O advogado ainda destacou dois pontos importante que não haviam sido discutidos anteriormente, que dizem respeito à aposentadoria especial para pessoas que trabalham em atividades perigosas e a anulação da atuação do Poder Judiciário em conceder benefícios previdenciários pela via judicial sem indicar a fonte de custeio. “A aposentadoria especial é hoje concedida a quem trabalha em área insalubre e haverá uma vedação da aposentadoria especial a quem trabalha em atividades perigosas. Isso é muito grave, porque, pelo menos judicialmente, temos conseguido aposentadoria especial aos eletricitários, aos vigilantes, às pessoas que estão expostas a produtos inflamáveis. Na concepção do governo, quem está em área insalubre sofre risco contínuo à saúde e aí eles retiram do texto a expressão integridade física. Ou seja, o risco à integridade física não vai ser mais coberto na Previdência Social de forma diferenciada. No entendimento do governo, isso não é algo que deva merecer um atendimento diferenciado, o que é um absurdo”, lamentou.

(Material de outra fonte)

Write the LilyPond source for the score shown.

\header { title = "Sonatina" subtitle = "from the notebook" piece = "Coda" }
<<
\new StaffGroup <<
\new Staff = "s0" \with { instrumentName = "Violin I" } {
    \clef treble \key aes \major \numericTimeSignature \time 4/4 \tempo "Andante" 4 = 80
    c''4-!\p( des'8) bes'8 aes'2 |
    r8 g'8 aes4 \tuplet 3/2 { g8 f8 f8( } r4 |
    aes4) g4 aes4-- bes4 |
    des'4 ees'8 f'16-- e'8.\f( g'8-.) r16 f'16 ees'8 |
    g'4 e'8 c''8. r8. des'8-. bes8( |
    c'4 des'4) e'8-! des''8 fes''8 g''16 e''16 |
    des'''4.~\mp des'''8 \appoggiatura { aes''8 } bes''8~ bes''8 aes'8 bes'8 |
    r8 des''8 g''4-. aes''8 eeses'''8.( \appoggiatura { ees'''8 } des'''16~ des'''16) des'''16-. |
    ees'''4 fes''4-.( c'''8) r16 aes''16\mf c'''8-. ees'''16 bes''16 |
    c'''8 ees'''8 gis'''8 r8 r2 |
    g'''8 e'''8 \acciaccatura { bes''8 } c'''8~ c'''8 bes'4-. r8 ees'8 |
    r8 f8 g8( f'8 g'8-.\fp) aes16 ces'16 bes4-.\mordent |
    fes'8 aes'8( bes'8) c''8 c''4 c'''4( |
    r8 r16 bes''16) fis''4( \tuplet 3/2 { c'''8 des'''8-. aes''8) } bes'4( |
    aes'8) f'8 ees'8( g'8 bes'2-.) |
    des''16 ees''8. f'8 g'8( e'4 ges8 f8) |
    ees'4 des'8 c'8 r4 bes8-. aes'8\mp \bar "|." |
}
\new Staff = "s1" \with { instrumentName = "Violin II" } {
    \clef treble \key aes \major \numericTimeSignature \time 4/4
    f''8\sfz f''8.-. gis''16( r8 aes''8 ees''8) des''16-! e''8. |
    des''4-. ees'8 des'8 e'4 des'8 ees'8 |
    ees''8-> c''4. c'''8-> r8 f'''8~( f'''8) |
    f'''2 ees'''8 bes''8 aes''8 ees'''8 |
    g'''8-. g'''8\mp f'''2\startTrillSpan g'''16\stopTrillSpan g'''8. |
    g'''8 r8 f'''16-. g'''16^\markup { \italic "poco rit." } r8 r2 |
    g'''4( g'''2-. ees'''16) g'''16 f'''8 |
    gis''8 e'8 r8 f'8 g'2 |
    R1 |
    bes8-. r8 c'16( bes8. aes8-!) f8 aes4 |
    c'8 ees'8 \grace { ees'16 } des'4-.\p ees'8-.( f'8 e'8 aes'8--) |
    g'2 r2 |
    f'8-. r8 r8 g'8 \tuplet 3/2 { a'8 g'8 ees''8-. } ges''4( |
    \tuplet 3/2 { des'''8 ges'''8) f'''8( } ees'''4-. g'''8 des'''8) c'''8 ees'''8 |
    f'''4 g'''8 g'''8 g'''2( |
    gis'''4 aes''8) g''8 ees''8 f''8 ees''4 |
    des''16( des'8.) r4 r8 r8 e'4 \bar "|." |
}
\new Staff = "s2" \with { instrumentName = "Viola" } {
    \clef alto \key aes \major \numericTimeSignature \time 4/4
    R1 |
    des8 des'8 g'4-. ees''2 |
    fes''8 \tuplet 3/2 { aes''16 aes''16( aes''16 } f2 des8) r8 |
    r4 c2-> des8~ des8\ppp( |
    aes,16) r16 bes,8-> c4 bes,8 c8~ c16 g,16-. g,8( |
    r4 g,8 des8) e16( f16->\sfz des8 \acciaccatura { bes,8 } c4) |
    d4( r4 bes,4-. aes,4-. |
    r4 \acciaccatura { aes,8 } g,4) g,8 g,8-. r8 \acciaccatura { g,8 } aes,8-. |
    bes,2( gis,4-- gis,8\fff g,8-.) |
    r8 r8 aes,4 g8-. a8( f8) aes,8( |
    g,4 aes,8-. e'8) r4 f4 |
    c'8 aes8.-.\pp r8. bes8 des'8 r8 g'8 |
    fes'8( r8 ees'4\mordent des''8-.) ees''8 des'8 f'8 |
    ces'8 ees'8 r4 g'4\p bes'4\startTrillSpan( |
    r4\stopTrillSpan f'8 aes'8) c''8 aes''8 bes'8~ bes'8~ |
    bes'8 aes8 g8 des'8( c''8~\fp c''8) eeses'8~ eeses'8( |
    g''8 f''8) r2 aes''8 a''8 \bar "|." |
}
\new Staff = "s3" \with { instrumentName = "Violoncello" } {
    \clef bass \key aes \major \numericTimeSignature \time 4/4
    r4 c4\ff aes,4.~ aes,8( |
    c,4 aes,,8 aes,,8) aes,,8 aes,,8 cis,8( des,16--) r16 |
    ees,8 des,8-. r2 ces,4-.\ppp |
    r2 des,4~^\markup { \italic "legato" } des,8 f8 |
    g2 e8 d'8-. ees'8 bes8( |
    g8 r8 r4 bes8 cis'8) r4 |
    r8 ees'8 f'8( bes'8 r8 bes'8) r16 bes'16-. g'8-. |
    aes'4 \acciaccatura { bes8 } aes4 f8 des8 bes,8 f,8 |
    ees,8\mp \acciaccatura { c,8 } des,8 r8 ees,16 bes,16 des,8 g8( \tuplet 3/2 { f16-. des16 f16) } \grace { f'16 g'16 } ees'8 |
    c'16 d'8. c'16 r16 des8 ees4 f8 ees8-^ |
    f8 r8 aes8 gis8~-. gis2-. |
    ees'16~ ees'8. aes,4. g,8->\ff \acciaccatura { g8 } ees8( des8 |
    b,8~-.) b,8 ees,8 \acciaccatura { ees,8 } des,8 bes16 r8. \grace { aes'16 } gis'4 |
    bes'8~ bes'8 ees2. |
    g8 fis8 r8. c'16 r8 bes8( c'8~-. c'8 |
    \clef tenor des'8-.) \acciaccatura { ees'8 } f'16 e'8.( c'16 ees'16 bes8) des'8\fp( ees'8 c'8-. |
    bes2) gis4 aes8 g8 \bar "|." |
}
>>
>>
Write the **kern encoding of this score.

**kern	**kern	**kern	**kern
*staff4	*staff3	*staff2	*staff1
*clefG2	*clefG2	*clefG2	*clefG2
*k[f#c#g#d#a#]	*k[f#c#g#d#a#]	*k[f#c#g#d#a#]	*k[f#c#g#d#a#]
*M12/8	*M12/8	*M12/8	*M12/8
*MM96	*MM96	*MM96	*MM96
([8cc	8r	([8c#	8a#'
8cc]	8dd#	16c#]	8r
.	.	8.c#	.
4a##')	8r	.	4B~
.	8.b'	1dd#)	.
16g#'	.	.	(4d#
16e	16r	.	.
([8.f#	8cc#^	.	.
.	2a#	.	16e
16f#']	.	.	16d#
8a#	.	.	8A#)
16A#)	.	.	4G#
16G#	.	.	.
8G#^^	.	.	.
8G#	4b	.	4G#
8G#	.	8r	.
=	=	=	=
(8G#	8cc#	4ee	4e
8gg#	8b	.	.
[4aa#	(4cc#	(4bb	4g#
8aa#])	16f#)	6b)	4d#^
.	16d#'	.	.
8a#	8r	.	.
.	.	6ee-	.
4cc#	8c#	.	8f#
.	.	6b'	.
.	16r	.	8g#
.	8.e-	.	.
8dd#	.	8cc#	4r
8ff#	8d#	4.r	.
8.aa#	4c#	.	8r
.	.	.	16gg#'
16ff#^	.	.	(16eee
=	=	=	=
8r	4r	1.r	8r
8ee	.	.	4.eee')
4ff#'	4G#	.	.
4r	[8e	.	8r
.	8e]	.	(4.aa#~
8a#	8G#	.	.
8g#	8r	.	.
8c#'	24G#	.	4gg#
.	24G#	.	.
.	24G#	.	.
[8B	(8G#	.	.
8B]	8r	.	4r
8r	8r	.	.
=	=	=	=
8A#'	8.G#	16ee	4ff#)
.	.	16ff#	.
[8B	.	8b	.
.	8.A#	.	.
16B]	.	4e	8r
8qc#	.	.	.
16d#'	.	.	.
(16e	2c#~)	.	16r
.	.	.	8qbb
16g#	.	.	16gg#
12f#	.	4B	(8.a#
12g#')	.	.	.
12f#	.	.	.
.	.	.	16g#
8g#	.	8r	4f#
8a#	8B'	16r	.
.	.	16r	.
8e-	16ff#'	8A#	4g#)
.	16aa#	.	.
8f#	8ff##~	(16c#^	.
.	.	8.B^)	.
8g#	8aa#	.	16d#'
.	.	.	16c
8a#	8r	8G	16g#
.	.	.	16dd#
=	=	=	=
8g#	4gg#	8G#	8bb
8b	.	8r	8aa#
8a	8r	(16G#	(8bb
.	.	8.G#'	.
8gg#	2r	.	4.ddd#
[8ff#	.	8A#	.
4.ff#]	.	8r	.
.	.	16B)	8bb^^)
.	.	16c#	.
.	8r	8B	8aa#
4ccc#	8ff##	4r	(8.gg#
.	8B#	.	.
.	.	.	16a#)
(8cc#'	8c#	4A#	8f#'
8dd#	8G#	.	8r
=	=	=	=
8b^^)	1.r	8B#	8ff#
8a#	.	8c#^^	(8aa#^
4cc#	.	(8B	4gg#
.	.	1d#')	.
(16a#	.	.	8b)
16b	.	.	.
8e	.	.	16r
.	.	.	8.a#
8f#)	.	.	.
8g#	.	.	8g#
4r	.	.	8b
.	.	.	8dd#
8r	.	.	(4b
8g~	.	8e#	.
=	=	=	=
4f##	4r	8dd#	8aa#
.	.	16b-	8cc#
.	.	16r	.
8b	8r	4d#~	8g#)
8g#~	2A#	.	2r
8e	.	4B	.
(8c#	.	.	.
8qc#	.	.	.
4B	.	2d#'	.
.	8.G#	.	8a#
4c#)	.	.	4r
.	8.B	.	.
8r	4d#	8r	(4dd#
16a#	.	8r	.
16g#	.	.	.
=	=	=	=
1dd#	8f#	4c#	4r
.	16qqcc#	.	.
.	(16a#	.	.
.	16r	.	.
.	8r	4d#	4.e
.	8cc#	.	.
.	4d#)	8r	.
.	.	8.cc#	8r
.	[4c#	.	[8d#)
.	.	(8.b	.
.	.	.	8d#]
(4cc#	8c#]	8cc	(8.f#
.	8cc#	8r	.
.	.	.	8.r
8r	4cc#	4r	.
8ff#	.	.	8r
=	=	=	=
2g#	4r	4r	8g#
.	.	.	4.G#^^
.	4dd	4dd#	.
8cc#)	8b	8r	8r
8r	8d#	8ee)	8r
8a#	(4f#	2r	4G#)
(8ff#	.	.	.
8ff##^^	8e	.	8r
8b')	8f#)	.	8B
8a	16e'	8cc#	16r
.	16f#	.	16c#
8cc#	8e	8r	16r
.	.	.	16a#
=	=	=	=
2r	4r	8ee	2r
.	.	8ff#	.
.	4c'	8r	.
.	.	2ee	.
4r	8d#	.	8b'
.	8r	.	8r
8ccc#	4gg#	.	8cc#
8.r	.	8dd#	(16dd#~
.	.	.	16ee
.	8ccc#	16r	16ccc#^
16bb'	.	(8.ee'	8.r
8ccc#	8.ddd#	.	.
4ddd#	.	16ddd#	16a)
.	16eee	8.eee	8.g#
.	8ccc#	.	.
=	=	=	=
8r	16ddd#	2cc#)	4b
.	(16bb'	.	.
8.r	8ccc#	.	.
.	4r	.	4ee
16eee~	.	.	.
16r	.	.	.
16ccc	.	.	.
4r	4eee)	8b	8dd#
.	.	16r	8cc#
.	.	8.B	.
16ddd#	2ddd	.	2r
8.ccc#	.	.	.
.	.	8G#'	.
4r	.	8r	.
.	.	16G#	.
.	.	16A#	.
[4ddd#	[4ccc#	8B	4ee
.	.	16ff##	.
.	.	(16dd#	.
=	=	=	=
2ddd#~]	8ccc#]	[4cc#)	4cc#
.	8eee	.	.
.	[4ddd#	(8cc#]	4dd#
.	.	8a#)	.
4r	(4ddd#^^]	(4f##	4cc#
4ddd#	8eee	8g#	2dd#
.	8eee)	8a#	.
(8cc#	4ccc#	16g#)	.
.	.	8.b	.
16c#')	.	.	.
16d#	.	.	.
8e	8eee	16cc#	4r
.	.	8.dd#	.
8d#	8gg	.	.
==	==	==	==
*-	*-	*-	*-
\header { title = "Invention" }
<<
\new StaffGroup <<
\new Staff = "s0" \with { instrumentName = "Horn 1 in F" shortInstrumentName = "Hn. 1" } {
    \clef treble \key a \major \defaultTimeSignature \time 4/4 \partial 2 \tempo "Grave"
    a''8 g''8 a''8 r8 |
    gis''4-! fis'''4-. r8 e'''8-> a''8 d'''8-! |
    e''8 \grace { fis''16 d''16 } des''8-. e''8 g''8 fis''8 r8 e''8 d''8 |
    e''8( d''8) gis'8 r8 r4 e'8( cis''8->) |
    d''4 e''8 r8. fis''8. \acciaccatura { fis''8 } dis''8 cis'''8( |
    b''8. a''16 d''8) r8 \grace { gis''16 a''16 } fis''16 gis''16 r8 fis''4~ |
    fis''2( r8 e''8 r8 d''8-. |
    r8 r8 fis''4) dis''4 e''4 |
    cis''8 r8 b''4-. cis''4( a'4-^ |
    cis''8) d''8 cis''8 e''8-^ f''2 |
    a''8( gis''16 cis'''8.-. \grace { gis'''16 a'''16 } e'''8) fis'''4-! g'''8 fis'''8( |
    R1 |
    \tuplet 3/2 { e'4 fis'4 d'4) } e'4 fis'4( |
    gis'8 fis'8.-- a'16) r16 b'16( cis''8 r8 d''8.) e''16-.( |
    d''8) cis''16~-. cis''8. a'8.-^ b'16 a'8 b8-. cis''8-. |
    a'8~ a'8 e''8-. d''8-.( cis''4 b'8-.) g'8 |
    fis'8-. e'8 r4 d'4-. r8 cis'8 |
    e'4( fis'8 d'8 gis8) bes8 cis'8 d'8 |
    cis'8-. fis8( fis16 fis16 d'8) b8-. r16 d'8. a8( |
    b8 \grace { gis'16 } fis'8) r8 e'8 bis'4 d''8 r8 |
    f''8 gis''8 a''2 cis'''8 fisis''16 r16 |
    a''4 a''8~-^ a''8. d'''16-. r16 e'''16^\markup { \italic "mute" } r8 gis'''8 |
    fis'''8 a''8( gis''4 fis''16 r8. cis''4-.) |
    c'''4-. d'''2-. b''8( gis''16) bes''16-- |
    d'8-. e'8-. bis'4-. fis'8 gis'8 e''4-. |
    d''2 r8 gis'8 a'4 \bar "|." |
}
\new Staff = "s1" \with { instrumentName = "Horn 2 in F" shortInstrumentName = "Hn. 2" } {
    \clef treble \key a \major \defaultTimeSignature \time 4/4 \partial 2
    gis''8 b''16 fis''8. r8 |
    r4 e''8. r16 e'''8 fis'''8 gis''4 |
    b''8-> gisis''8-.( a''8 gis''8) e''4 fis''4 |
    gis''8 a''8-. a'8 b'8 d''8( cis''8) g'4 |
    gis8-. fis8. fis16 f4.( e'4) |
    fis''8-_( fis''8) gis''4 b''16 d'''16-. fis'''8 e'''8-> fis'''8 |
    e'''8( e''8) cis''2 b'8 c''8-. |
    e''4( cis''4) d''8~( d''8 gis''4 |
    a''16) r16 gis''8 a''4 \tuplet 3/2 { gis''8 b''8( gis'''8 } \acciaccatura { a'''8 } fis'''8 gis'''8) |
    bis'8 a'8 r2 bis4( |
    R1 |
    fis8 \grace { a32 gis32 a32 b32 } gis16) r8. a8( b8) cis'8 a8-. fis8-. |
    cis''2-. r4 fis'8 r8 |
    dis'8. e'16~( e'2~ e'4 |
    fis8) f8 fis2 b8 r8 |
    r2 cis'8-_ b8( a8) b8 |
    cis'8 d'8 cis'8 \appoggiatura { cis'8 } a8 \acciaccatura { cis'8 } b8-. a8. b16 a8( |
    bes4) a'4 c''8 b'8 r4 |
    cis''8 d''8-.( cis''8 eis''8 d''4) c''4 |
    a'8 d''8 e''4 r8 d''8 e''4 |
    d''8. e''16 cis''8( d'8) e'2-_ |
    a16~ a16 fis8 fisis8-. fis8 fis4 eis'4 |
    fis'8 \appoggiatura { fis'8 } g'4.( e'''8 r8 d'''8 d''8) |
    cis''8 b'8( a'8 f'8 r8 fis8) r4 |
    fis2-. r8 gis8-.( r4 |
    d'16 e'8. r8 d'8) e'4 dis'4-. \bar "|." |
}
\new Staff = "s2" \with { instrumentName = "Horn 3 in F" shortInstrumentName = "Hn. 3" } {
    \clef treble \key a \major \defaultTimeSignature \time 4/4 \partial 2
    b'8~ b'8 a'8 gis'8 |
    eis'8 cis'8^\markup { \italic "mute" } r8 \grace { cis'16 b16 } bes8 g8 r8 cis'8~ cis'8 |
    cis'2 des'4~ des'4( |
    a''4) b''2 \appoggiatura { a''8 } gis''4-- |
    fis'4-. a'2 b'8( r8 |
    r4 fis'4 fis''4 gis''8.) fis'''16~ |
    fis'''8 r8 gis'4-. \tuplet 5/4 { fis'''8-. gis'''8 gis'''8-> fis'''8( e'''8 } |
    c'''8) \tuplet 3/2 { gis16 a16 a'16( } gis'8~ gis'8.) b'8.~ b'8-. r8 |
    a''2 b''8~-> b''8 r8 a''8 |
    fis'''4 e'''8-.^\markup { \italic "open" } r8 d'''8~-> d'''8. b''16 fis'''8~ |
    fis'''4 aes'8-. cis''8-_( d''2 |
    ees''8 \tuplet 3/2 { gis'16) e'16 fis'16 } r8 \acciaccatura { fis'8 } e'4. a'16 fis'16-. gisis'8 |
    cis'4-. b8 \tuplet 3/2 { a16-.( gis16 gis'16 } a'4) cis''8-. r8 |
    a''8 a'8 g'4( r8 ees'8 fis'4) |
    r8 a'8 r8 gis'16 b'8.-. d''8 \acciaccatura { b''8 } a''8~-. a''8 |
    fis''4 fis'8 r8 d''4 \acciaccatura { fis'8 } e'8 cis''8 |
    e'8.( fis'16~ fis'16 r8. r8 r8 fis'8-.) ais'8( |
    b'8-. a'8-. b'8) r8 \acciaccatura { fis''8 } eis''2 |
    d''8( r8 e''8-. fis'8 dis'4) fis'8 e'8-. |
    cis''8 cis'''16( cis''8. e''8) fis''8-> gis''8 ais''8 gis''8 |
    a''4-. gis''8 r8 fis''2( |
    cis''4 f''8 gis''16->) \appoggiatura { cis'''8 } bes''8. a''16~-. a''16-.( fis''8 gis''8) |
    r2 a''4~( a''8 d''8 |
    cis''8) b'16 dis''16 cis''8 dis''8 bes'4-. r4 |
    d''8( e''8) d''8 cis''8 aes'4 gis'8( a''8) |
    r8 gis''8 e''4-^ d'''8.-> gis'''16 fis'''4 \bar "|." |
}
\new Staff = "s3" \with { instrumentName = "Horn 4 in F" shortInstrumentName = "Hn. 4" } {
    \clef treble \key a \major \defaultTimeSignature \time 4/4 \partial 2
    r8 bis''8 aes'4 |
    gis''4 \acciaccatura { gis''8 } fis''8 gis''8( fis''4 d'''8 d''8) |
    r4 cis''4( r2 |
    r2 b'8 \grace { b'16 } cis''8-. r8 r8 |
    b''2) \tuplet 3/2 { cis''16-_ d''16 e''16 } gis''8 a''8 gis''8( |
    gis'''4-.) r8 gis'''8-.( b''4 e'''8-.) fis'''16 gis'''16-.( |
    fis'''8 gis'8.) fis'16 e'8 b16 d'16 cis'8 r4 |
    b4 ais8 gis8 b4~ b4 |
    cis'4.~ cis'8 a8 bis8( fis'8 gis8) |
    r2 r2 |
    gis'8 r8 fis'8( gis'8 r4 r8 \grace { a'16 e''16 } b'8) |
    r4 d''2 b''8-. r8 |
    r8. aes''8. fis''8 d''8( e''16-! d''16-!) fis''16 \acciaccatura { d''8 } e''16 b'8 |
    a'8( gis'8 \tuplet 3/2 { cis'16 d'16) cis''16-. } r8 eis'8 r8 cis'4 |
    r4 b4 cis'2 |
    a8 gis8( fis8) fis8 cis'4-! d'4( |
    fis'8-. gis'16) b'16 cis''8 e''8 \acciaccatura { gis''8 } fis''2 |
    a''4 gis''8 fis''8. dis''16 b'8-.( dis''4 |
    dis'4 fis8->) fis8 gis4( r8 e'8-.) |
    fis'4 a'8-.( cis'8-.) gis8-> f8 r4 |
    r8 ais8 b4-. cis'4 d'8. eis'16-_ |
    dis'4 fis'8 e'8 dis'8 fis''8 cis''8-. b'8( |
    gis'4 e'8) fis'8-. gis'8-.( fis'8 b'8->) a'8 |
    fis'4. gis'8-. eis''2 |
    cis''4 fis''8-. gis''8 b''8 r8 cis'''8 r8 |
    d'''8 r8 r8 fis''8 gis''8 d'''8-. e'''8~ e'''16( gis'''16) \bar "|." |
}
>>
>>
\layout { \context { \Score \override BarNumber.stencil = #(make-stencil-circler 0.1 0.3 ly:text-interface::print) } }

Sobre o Poder Judiciário, “querem calá-lo não só no âmbito da previdência, mas também na saúde e na Assistência Social, afirma Carvalho. “Se o juiz, que não pode criar a fonte de custeio, não indicar expressamente de onde está saindo aquele dinheiro, não vai poder, por exemplo, obrigar o SUS a fornecer um medicamento de uso contínuo que não está sendo fornecido. A PEC está dizendo o seguinte: não, o juiz não pode mais conceder, limitando o acesso ao Poder Judiciário, a não ser que ele indique a fonte de custeio de onde está saindo aquele dinheiro para cobrir aquele medicamento ou procedimento, como uma cirurgia. Olha que absurdo!”, salientou.

Para Roberto de Carvalho, é necessário promover uma educação previdenciária no Brasil, com formalização das relações de trabalho. Hoje, “quase 40% da população economicamente ativa não contribuem para a Previdência Social. Onze milhões de trabalhadores informais não contribuem para a Previdência, pois no Brasil não existe investimento em educação previdenciária”, informou.

“O governo, ao invés de difamar a imagem da Previdência, deveria estimular as pessoas a contribuírem, pois esse é um dos principais patrimônios que a população brasileira tem. Então, o caminho não está no fim da cobertura da previdência, mas sim no seu fortalecimento, na educação previdenciária e na universalização da proteção social, conforme estabelece o artigo 194, inciso primeiro, da Constituição”, ressaltou.
Por fim, disse que a PEC 6/2019 é inconstitucional, pois viola o artigo terceiro da Constituição Federal, que estabelece como princípio da República Federativa a solidariedade, a universalidade e a distributividade da proteção no âmbito da Seguridade Social. “Por isso, vamos trabalhar juntos e a OAB está de mãos dadas com todos esses movimentos, para que essa PEC não seja aprovada”, finalizou.

Participação do público
Ao final da audiência, o público presente pode se manifestar sobre a reforma da Previdência. Os que falaram ao microfone, em geral, agradeceram pelas excelentes palestras e oportunidade de conscientização, compreenderam os prejuízos que a PEC 6/2019 impõe a toda a sociedade, relataram casos particulares e se comprometeram a repassar as informações apreendidas.

No encerramento do evento, Ilva Franca agradeceu a participação de todos, especialmente de servidores públicos. Tivemos a casa lotada e o que mais nos alegrou foi que a maioria dos participantes eram servidores públicos. Que bom que está aumentando a participação nas mobilizações em defesa da Previdência Social pública”, exaltou.

Por fim, ela aproveitou para manifestar repúdio à aprovação, na Comissão Especial que analisa a MP 870/19, no Congresso Nacional, da retirada de atribuições dos Auditores-Fiscais da Receita Federal do Brasil de informar possíveis ilícitos ao Ministério Público. “Retirar essa atribuição diminuirá o combate à sonegação, corrupção e lavagem de dinheiro, enfraquecendo a Corregedoria da Receita Federal e a Escola de Administração Fazendária (Esaf) — incorporada, pela mesma MP, à Escola Nacional de Administração Pública (Enap). A ANFIP está tomando providências para fazermos intenso trabalho parlamentar, a fim de barrarmos a aprovação, no Congresso Nacional, da MP 870/19. Vamos trabalhar muito para não permitir mais essa retirada de atribuições dos Auditores-Fiscais”, concluiu.